The statement follows the adoption of an ordinance by the president of Nepal in December, which amended the rules relating to the Constitutional Council, allowing it to hold meetings without a quorum and to further take decisions based on a simple majority. Under current Nepali law, appointments to Constitutional bodies such as the NHRC must be confirmed through a parliamentary hearing process, which could not take place due to the president’s dissolution of Parliament, which has since been considered unlawful by the Constitutional Bench of the Supreme Court of Nepal.
In February the Nepalese president appointed five new members to the NHRC under the amended rules, despite the fact that petitions challenging the constitutionality of the ordinance were pending at the Supreme Court’s Constitutional Bench. The Commissioners were sworn in on the same day, raising concerns of the appointment process being subject to unwarranted haste and breaching both Nepalese domestic law and International law.
The UN experts claim that the recent appointments have failed to adhere to Nepalese domestic law as enshrined in the Constitution of Nepal and have noted that the appointment process had been subject to “unwarranted haste in avoiding crucial processes such as the parliamentary hearing.” The experts further claim that the appointments were also in breach of the essential requirements of “open, transparent and participatory process with broad consultations” mandated by the Paris Principles, which provide for a set of minimum international standards for effective and credible National Human Rights Institutions (NHRIs), and was adopted by the UN General Assembly in 1993.
The UN experts further added that since Nepal’s Chief Justice was part of the Constitutional Council which recommended the appointments in question, he “should recuse himself from their review by the Supreme Court to avoid any perception of lack of independence or bias.”
“This appointment process has failed to implement the essential requirements of the Paris Principles, including the need for an open, transparent and participatory process with broad consultations,” said the experts.

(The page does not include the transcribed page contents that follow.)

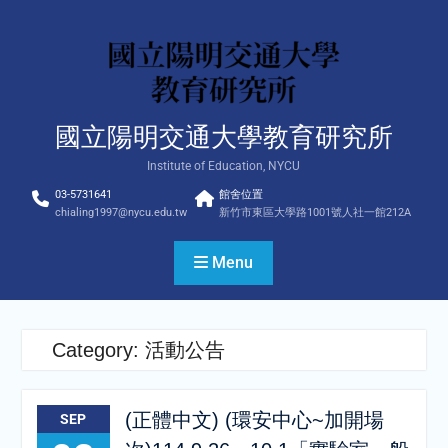
Skip
to
content
國立陽明交通大學教育研究所
Institute of Education, NYCU
03-5731641
館舍位置
chialing1997@nycu.edu.tw
新竹市東區大學路1001號人社一館212A
Menu
Category:
活動公告
(正體中文) (環安中心~加開場
SEP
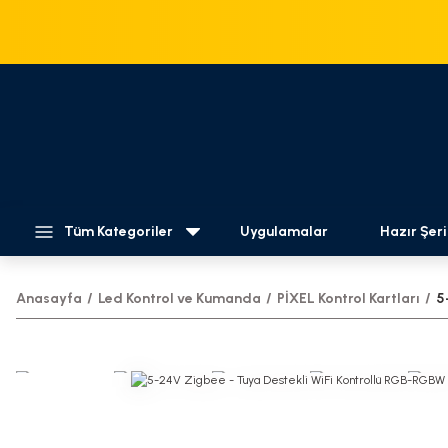
Tüm Kategoriler
Uygulamalar
Hazır Şeri
Anasayfa
Led Kontrol ve Kumanda
PİXEL Kontrol Kartları
5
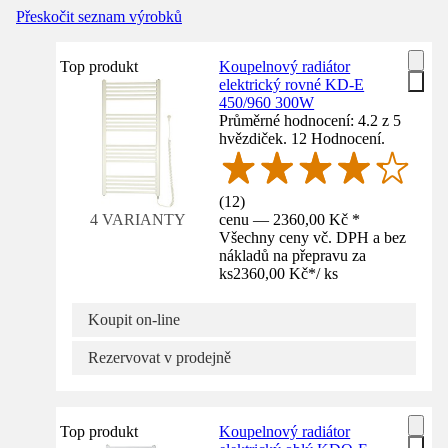
Přeskočit seznam výrobků
Top produkt
Koupelnový radiátor
elektrický rovné KD-E
450/960 300W
Průměrné hodnocení: 4.2 z 5
hvězdiček. 12 Hodnocení.
(
12
)
cenu — 2360,00 Kč *
4 VARIANTY
Všechny ceny vč. DPH a bez
nákladů na přepravu za
ks
2360,00 Kč
*
/
ks
Koupit on-line
Rezervovat v prodejně
Top produkt
Koupelnový radiátor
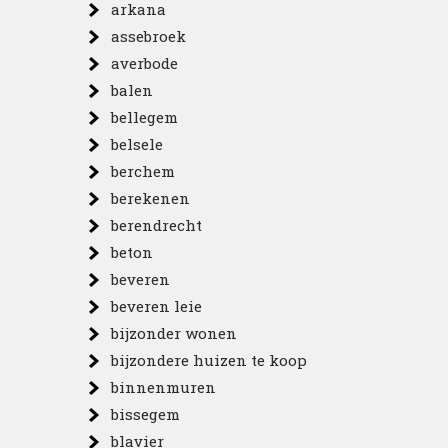
arkana
assebroek
averbode
balen
bellegem
belsele
berchem
berekenen
berendrecht
beton
beveren
beveren leie
bijzonder wonen
bijzondere huizen te koop
binnenmuren
bissegem
blavier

The Paris Principles, a set of minimum international standards for effective and credible NHRIs, were adopted by the UN General Assembly in 1993.
The experts finally called on the Nepalese Government to reverse the appointments, stating;
“We call on the government to reverse the appointments to the Constitutional bodies and facilitate a new process marked by openness, transparency, broad consultation and participation,” the experts said. “The independence and impartiality of the Commission is vital for the effective functioning of a democratic State based on the rule of law.”